Data & AnalyticsLive🔒 Private

Sample Size Estimator

Estimate required sample size for statistical significance. Free online sample size calculator. No signup, 100% private, browser-based.

Sample Size Estimator

Sample size

385

How it works

Sample size calculation determines the minimum number of observations needed to detect a specified effect with a given statistical power and significance level. Performing this calculation before an experiment prevents two costly failure modes: underpowering (missing a real effect) and overpowering (wasting resources detecting trivially small effects).

**Key parameters** Significance level (α): the probability of a false positive (incorrectly rejecting the null). Typically 0.05 (5%). Power (1−β): the probability of detecting a true effect. Typically 0.80 (80%) or 0.90. Effect size: the minimum meaningful difference to detect — must be defined by domain knowledge, not data. Smaller effect sizes require larger samples.

**Formula for two-sample t-test** n per group = 2 × [(z_α/2 + z_β) / δ]² × σ², where δ is the expected mean difference and σ is the estimated standard deviation. For α=0.05, power=0.80: (1.96 + 0.842)² = 7.85. To detect a 5-unit difference (σ=15): n = 2 × 7.85 × (15/5)² = 2 × 7.85 × 9 ≈ 141 per group.

**Practical considerations** Always inflate the calculated n by 10–20% to account for dropouts, missing data, and protocol deviations. For proportions (A/B testing conversion rates), use the two-proportion z-test formula: n = 2p̄(1−p̄)(z_α/2+z_β)² / (p1−p2)², where p̄ is the pooled proportion. Effect size should be specified before seeing data — using observed data to set the effect size inflates the false positive rate.
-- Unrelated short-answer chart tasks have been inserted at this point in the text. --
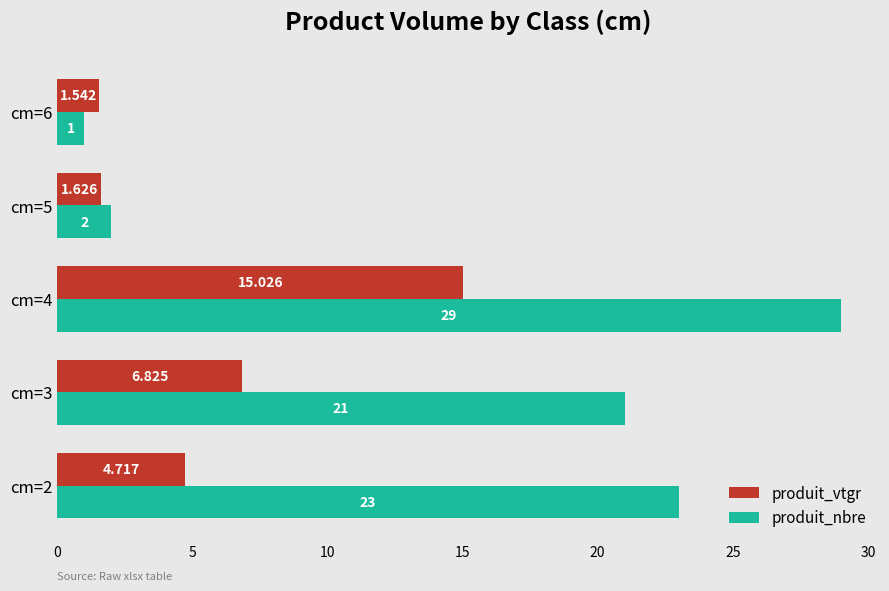

Which category has the lowest value across all series?

cm=6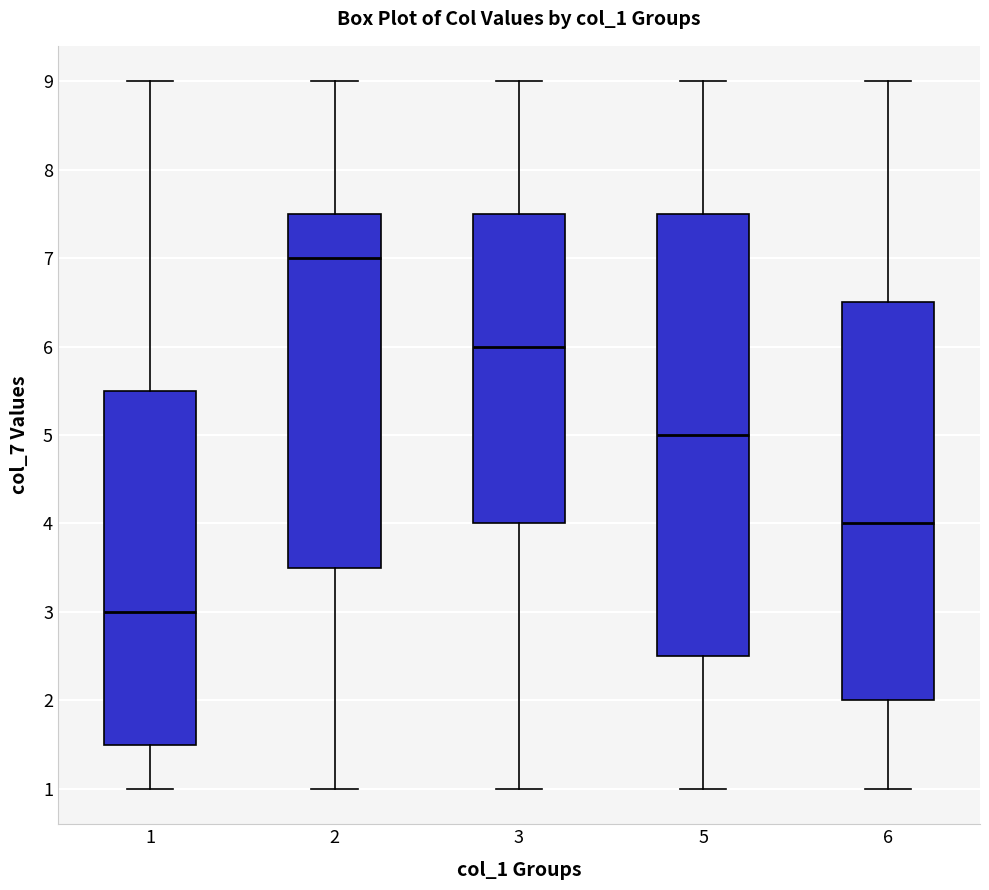

Comparing the boxes themselves (not the whiskers), which one is the tallest?

5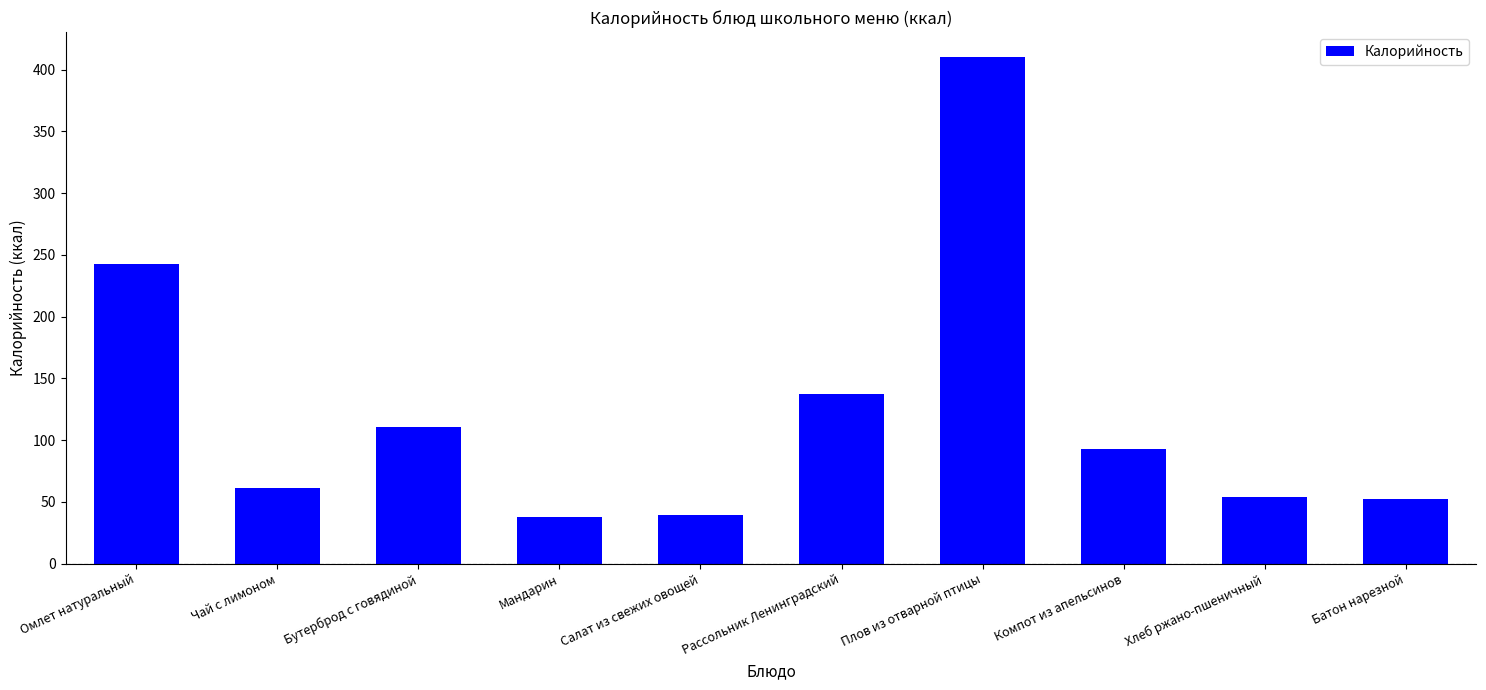

What is the minimum value shown in the chart?

38.0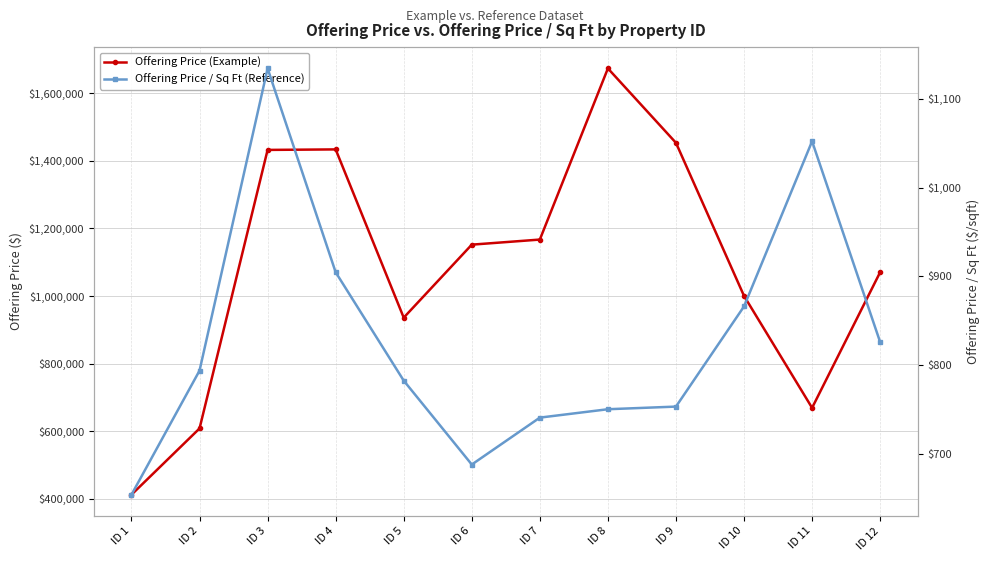

How many lines are shown in the chart?

2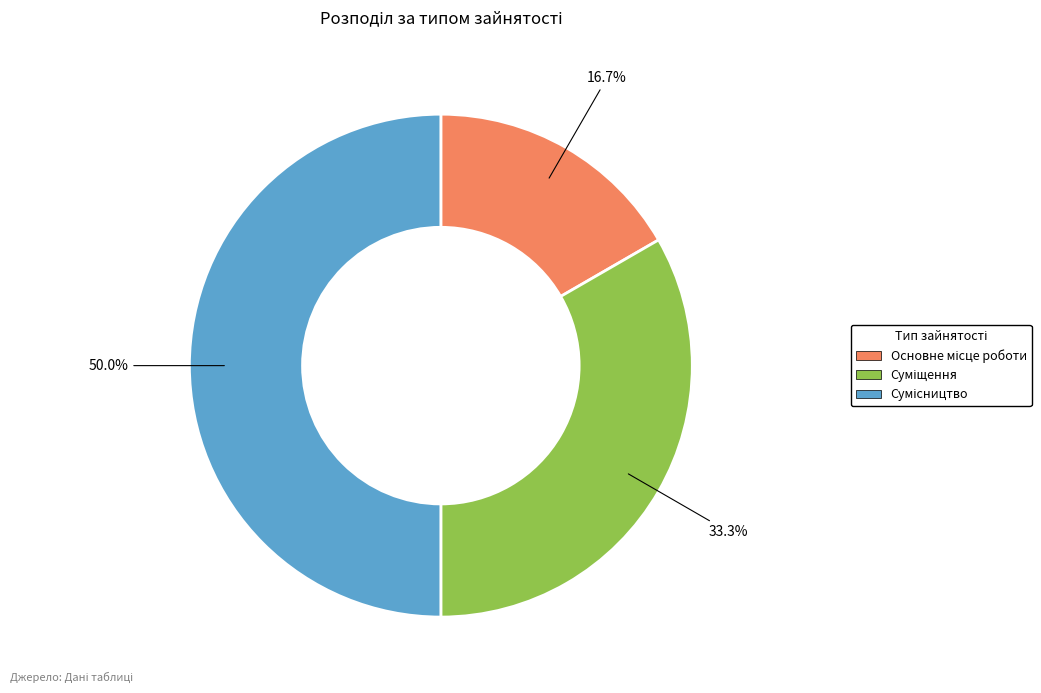

Which has a higher value, Суміщення or Основне місце роботи?

Суміщення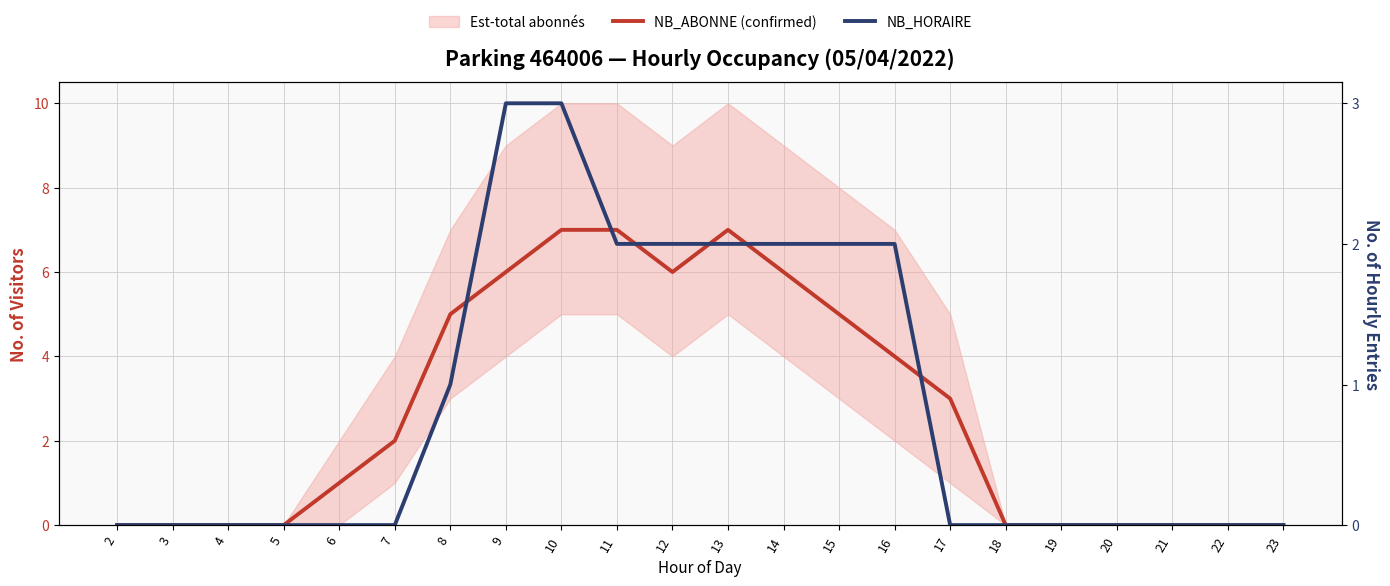

What is the difference between the maximum and second lowest values in the NB_HORAIRE series?

3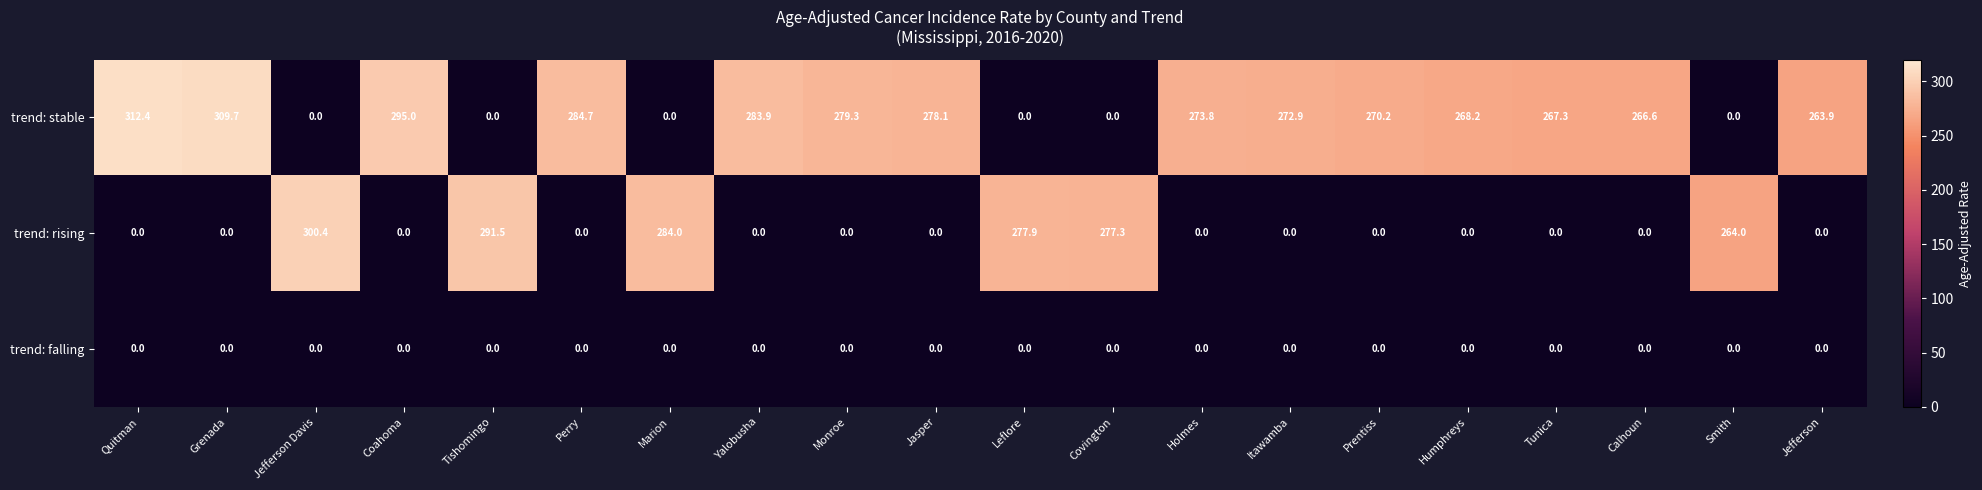

The value of trend: stable at Jefferson is 263.9. True or false?

True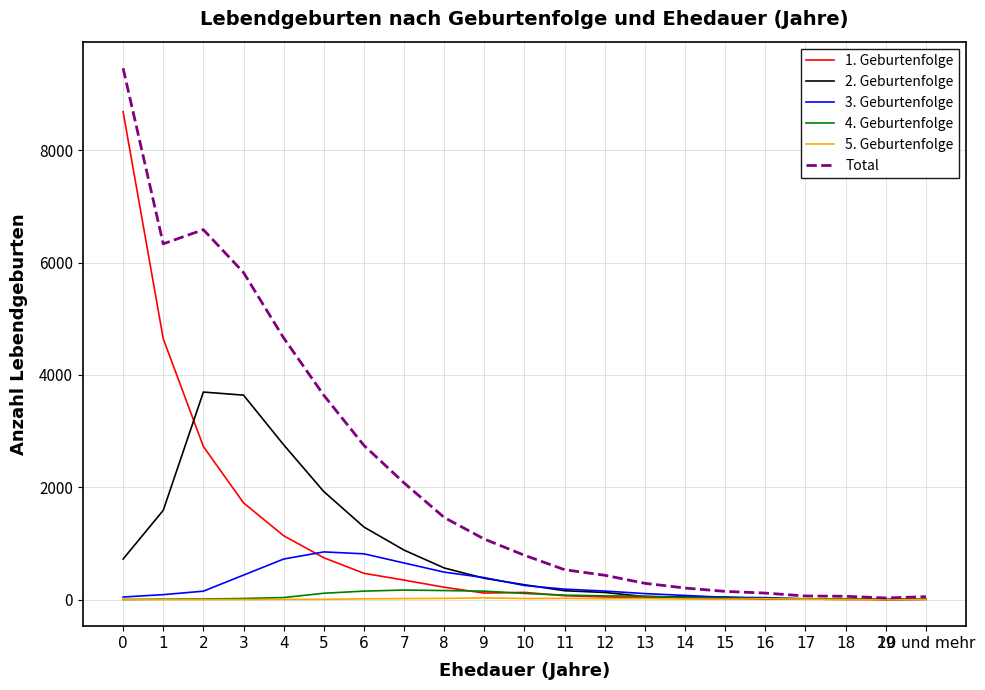

What is the maximum value for Total?

9461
Frequently Asked Questions

What is statistical power and why is 80% a common threshold?
Statistical power (1 − β) is the probability of correctly detecting a true effect when it exists. With 80% power: if the true effect size is what you specified, there is an 80% chance your test will find it statistically significant. The 20% failure rate (β = 0.20, Type II error) is a conventional compromise between sample size cost and detection reliability. High-stakes research (clinical trials) often uses 90% power. Exploratory research might accept 70%. Power < 60% means most real effects will be missed.
How do I specify the effect size if I don't know it in advance?
Three approaches: Prior research — use effect sizes from published studies on similar interventions. Minimum meaningful effect — define the smallest difference that would matter in practice (e.g., 'a 2% absolute increase in conversion rate is our minimum for a business decision'). Pilot study — run a small-scale study to estimate the effect size before the main study. Do NOT use your observed pilot data to set the effect size for the main study power calculation — this inflates the false positive rate.
What happens if I run an underpowered study?
An underpowered study that finds p < 0.05 is actually more likely to be a false positive than a well-powered study. The effect sizes reported by underpowered significant studies are systematically inflated ('winner's curse' — only the largest random fluctuations cross the significance threshold). This is a major driver of the replication crisis in psychology and medicine: many small underpowered studies with inflated effect sizes failed to replicate in larger well-powered studies.
How does the significance level (α) affect required sample size?
Lower α (stricter threshold, e.g., α = 0.01 instead of 0.05) requires a larger sample to achieve the same power. Using α = 0.01, 80% power, effect size d = 0.5: n ≈ 58 per group. Using α = 0.05: n ≈ 51 per group. The relationship is through the z critical value: z_{0.025} = 1.96 (two-tailed α=0.05), z_{0.005} = 2.576 (two-tailed α=0.01). For multiple comparisons, Bonferroni correction requires α_per_test = α_family / k, which substantially increases required sample size.